DDD exit financed with 68 MSEK to develop novel cancer therapy
In June 2022, Marika Nestor’s project aiming to develop a novel cancer therapy left the DDD Platform at SciLifeLab. Six months later, the resulting spin-out company Akiram Therapeutics raised 68 MSEK and is heading for clinical trials in 2024.
With the goal to enable personalized medicine, the idea was to evaluate the use of tailored molecular radiotherapy as treatment for advanced thyroid cancer, for which there is currently no effective treatment available. Since the exit, Marika Nestor and colleagues from Uppsala University have started a company – Akiram Therapeutics – to further develop the candidate drug for clinical use. The drug is a novel antibody-based radiopharmaceutical, which has potential to be broadly used in several other cancer indications.
”Marika’s project represented an ideal case for the SciLifeLab DDD model. In short, that means that we get innovative ideas from academic researchers around Sweden and use our technical infrastructure and drug discovery knowledge to develop prototype drugs, while the academic research group continues to develop the biological understanding”, says Per Arvidsson, Director Drug Discovery & Development Platform, SciLifeLab.
In January 2023, Akiram Therapeutics secured investments of 68 MSEK from Sciety Venture Partners and Linc AB, in a venture capital round led by Sciety.
“The support and knowhow from SciLifeLab’s Drug Discovery and Development Platform has been instrumental for the development of the drug that is the basis for the company. The focus on bringing basic research from academia into applied science for the benefit of society, combined with the idea that the researchers behind an innovation continue to own their intellectual property rights, is a motivational force to take the step from lab to business, says Marika Nestor, Department of Immunology, Genetics and Pathology, Uppsala University.
Based on 20 years of work in the target protein, Marika realized that a subgroup of thyroid cancer patients, that does not respond to current treatment, has a specific protein expressed on the cancer cells. She approached the SciLifeLab DDD platform for help in developing an antibody that could carry a radioactive payload to the tumor to selectively expose it to cell killing radiation while sparing normal tissue.
“We used our expertise at the Drug Discovery and Development Platform in production of a suitable antigen and selected for human antibody binders in our in-house developed phage-display libraries. We characterized several lead antibodies at DDD, while Marika’s team, operated by co-Principal Investigator Anja Mortensen, was working on labeling the best leads and could demonstrate that they did indeed bind selectively to the target – both on cells and later in animal models. The lead antibodies were further engineered for optimal properties, such as isoform selection, binding affinity, biophysical properties, etc. Marika was able to demonstrate a good efficacy in killing cancer cells, while sparing normal cells and tissue. DDD also supported with bioanalysis and calculations of pharmacokinetic and pharmacodynamic response”, says Per Arvidsson.
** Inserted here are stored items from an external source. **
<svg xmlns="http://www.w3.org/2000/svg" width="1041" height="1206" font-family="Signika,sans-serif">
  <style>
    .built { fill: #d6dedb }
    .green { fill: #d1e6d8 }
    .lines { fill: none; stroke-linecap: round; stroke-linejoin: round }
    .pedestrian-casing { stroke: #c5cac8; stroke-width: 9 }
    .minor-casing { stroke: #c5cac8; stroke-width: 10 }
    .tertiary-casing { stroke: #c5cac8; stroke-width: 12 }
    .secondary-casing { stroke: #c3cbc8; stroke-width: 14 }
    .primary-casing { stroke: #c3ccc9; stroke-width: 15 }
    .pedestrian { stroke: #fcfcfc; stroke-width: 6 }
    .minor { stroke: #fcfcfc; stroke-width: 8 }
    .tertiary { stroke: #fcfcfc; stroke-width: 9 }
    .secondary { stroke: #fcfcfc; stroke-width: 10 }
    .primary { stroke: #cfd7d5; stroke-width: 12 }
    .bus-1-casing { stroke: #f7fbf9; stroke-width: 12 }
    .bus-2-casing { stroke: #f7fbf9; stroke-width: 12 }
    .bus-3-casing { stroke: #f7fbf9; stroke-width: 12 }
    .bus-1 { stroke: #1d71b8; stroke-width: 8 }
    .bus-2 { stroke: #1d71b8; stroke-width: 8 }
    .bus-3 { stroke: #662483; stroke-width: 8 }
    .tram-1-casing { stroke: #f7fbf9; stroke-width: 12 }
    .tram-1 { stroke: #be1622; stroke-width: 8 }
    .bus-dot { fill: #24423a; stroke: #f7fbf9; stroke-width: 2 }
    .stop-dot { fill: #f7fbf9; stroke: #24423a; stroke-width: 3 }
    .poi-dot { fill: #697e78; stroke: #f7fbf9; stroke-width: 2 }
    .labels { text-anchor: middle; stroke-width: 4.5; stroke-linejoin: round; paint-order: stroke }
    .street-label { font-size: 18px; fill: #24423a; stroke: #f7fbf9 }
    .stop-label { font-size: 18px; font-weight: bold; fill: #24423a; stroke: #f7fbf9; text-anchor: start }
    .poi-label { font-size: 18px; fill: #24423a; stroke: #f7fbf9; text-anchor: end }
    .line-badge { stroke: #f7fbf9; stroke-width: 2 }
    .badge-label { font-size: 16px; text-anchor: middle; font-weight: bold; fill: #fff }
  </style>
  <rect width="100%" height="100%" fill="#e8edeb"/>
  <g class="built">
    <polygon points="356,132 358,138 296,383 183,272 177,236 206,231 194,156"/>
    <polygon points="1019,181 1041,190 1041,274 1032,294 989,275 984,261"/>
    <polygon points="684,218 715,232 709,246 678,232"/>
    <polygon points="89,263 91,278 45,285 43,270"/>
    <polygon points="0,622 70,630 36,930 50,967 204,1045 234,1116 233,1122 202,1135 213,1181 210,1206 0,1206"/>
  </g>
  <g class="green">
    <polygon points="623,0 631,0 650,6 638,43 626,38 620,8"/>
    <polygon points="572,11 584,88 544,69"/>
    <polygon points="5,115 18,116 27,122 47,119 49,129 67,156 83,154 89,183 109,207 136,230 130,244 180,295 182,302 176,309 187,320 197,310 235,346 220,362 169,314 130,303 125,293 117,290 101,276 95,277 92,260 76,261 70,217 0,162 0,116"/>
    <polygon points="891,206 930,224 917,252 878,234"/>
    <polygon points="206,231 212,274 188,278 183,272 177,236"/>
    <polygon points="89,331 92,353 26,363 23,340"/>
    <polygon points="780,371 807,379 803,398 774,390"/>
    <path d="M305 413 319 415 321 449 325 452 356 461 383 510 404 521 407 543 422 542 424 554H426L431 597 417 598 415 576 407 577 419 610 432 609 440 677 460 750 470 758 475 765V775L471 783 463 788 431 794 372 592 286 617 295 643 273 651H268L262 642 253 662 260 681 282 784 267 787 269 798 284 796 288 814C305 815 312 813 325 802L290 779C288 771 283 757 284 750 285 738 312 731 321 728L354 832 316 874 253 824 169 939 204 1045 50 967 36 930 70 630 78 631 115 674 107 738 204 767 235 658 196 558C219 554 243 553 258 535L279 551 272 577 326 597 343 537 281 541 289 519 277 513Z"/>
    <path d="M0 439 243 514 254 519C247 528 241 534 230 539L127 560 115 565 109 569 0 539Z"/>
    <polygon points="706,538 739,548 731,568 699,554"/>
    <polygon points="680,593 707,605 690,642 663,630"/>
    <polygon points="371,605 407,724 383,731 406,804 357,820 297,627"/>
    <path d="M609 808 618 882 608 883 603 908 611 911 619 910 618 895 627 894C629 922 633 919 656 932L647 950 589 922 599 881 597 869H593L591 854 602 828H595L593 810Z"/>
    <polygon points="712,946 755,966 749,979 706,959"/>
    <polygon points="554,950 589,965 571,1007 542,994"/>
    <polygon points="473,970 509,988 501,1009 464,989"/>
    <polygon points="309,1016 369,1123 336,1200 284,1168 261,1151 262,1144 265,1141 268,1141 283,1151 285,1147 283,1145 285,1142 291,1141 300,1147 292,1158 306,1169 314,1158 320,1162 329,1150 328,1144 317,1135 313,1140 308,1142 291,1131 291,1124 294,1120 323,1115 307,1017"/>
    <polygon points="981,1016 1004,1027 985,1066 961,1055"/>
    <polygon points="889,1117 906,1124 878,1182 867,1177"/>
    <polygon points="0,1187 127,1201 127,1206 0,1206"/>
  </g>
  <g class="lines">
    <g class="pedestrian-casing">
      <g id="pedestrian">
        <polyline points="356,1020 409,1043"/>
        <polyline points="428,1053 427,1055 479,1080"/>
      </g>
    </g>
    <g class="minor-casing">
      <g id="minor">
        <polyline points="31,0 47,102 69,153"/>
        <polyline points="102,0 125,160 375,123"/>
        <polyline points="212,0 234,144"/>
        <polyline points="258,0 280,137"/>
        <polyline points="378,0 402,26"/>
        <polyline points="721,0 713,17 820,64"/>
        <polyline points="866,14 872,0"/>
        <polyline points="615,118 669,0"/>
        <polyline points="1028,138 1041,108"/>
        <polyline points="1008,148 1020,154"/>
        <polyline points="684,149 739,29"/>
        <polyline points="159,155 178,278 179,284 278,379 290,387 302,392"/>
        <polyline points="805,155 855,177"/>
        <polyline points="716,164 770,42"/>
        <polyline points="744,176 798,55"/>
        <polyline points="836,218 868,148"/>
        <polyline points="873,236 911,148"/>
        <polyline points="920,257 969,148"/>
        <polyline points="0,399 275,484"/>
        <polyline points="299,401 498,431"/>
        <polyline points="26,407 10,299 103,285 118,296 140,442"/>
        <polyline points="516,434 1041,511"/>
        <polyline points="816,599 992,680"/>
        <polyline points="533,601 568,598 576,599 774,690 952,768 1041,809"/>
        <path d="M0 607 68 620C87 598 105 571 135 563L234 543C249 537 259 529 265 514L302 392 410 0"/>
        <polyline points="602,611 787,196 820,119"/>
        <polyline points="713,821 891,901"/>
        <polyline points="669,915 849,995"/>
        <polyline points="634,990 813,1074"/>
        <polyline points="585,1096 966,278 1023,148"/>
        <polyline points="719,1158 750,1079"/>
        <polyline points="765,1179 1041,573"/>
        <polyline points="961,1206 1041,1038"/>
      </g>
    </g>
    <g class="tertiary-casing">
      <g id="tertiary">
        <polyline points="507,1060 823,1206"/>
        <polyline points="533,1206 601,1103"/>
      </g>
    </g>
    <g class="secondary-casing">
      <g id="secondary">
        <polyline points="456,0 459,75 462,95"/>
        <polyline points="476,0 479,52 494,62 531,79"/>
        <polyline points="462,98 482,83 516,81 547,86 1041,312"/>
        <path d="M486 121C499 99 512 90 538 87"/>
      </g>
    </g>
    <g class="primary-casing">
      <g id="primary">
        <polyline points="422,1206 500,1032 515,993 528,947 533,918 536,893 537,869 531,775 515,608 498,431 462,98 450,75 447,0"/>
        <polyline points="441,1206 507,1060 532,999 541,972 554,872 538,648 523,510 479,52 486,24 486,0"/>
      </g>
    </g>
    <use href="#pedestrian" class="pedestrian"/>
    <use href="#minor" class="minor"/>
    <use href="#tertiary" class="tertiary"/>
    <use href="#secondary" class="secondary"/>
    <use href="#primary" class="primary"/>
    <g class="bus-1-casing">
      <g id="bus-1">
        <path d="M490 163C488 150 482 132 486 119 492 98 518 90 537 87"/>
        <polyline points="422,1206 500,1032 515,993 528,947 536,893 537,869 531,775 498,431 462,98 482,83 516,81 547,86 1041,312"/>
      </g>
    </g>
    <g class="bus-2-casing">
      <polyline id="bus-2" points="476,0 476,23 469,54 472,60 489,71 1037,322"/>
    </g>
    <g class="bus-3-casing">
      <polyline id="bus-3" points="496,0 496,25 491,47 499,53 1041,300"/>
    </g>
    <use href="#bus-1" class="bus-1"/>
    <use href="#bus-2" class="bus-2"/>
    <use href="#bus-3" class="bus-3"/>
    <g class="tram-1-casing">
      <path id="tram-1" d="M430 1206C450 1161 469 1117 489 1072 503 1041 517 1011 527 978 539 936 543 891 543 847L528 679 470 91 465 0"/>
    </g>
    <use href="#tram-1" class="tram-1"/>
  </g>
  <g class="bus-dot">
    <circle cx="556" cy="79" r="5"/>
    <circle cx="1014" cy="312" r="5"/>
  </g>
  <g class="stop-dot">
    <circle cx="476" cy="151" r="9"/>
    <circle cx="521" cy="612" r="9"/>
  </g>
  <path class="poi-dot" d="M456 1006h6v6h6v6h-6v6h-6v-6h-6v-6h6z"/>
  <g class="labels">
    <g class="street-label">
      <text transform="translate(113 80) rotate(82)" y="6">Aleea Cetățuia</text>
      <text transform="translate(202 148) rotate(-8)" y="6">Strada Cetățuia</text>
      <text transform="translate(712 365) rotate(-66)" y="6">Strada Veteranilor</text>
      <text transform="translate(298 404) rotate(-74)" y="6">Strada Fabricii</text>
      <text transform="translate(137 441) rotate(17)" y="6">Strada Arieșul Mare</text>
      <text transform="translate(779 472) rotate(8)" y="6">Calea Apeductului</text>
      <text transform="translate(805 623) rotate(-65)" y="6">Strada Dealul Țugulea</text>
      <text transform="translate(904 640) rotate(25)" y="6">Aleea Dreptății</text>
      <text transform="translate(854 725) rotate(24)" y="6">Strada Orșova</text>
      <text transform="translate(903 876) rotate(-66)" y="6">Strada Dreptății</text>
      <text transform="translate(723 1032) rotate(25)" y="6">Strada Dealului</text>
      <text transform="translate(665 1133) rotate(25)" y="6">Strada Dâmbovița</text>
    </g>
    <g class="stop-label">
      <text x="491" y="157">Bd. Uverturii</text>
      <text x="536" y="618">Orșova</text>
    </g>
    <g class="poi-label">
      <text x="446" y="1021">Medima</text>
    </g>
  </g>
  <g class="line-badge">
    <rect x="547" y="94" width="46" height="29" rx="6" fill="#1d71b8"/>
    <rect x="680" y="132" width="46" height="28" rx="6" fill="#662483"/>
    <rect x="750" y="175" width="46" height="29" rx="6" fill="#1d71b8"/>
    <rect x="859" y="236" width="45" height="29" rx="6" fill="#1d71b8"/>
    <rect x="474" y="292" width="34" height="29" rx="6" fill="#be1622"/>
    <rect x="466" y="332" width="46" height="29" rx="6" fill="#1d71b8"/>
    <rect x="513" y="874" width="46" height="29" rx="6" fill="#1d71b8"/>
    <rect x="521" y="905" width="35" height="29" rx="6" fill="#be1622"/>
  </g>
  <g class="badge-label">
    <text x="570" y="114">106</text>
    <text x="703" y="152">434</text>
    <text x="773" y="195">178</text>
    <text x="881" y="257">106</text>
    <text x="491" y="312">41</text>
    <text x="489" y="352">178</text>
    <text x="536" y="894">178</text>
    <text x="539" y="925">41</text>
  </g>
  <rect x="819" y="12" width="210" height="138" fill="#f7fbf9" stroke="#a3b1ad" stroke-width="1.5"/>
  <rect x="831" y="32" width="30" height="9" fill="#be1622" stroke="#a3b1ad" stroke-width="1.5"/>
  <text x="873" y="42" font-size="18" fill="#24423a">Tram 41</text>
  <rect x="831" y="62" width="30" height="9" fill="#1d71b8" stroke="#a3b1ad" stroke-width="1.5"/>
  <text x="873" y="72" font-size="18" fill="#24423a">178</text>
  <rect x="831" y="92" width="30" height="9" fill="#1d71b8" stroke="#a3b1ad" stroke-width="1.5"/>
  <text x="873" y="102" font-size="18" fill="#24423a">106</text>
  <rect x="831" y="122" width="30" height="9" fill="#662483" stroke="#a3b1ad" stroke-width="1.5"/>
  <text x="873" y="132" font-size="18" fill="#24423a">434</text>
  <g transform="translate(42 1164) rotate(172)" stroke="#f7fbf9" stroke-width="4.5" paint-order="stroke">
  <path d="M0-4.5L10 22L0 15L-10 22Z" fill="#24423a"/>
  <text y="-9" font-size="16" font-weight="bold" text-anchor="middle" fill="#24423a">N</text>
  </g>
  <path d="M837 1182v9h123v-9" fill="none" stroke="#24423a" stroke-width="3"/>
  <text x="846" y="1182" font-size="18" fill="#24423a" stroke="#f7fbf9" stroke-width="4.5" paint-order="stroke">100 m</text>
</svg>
Until the financing round, the research behind Akiram Therapeutics has been carried out at Uppsala University with funding from among others from SciLifeLab, VINNOVA and the Swedish Cancer Society.
“Akiram Therapeutics is a great example of a company that bring together the best of academia and industry to advance breakthrough innovations. The collaboration between Akiram Therapeutics and SciLifeLab, coupled with the promising preclinical data and experienced team, made it a compelling investment opportunity for us. The DDD model is a critical component in the life science ecosystem, and we are proud to support projects like Akiram that are working towards finding solutions for unmet medical needs”, says Andreas Lindblom, Managing Parter at Sciety.
“For us, the collaborative environment where we alternated work in the lab with the preclinical models that SciLifeLab have, were very successful. Without the support from SciLifeLab for pre-clinical proof of concept, and Testa Center, where we could optimize the production of the antibody, we would not have started the company. Now, with the financing, our mission to contribute to meet the therapeutic need of a group of cancer patients is about to be realized”, finishes Marika Nestor.